ACTIVITY: Pick up the article on the winners and losers of the Rodgers contract and the Wilson trade right after its last sentence, and keep writing it.
___ SELECTED TEXT
Winners and Losers of the Rodgers Contract, Wilson Trade and the NFL’s Wild Day

From members of the Packers organization to the rest of the reshaped AFC West, here’s a look at how Tuesday’s landscape-shifting moves affected the entire league.

March 7 will go down as one of the most consequential days in recent NFL history, with both Aaron Rodgers re-cementing his commitment to the Green Bay Packers and Russell Wilson moving to the Denver Broncos. These events will cause waves lapping up on the shores of all 32 franchises, which we will do our best to dissect here. This is far more than a Russell Wilson story or a Packers story. What happened on Tuesday was a reflection of modern clout, power and the way the business is trending.

Here is what we saw from our vantage point:

WINNERS

Brian Gutekunst

I’m not sure the Packers, even a few days ago, thought this was going to happen the way that it did. Now that it has, Brian Gutekunst ends up being the person who rescued the franchise’s wayward relationship with perhaps its all-time greatest player. The first-round quarterback he drafted to replace Rodgers served as somewhat effective leverage and they’ll now, because of the dismal draft class, be able to recoup most of the spent draft equity on Jordan Love. I’d personally be surprised if he goes for less than a second-round pick and maybe some kind of incentivized late-round pick. The argument for many would be that Love is better and more seasoned than any of the top prospects coming up this year.

Of course, this all could have blown the other way. Rodgers could have tested the waters elsewhere. He could have burned down the forest behind him. He could have made Gutekunst into the Guy Who Forced Aaron Rodgers Out. Instead, through some strategic patience, the Packers executive has now navigated two situations that, for a less composed individual, might have resulted in utter chaos.
______
___ SUPPLIED MATERIAL
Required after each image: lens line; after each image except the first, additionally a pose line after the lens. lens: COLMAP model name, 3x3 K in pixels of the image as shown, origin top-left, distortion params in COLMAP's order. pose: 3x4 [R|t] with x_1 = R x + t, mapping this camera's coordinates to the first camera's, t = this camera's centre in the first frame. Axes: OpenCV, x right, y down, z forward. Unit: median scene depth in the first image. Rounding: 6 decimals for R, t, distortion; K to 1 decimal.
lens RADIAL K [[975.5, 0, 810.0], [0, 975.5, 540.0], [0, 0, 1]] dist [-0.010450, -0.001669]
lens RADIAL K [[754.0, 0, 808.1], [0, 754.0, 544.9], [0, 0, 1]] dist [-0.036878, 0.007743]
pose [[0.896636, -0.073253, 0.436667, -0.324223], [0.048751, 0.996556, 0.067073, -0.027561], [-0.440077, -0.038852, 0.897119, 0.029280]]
______
EXERCISE OUTPUT:
Before this, it was the hiring of Matt LaFleur and the transitioning from a Mike McCarthy locker room full of tenured veterans. There is a reason good franchises find themselves in the playoffs almost every year regardless of massive internal changes.

Aaron Rodgers

While I personally credited Rodgers with brilliantly winning a power struggle, I’m still not entirely sure how he did it, or what ultimately would have been different if he decided to just sign a long-term extension sooner. He ends up boxing out Jordan Love and forcing the former first-round pick to play elsewhere. He probably gets another Randall Cobb-ian signing somewhere along the line. He gets the assurance that his power will go unchecked in Wisconsin for however much longer he decides to play football.

All of this is a wonderful peace of mind. Beating back the idea that a franchise can challenge you at any moment or change their stance on you in the long-term gives you the freedom to end your career the way you would like to end it. You are shielded from some kind of unceremonious dumping and you have probably scared the franchise into not squandering your remaining years like the Patriots did with Tom Brady, or the Lions did throughout the entirety of Matthew Stafford’s career.

Another aspect of this that has gone unnoticed: I don’t think Rodgers is like Tom Brady or Matthew Stafford in that, if he were to go somewhere else, the end product isn’t automatic success. We had the same doubts about Brady, who ultimately proved us wrong. But Rodgers is so incredibly particular. He grooms his coaches, his receivers. He is not as easy to plug and play. This situation avoids what could have been an unsatisfyingly rocky end to a wonderful career.

Jordan Love

At the very least, Jordan Love emerged Tuesday as the best young, unproven option for QB-needy teams heading into draft season. As we mentioned before. Gutekunst has the option to trade him now and could come close to recouping his investment (maybe he gets a mid-second rounder instead of a late first). I think this ends up being the best scenario, and something Green Bay ultimately owes a quarterback who was something of a leverage play for them for so long. If Love gets a fresh start somewhere, he is absolutely a winner here. No one wants to hold a clipboard for the entirety of their rookie deal and then get jettisoned out into the real world with no true market value. While he doesn’t have the ability to rattle the Packers’ front office the way Rodgers did, Rodgers’s flailings certainly create an opening for Love to express some competitive unhappiness about the situation and a desire to seek a trade elsewhere.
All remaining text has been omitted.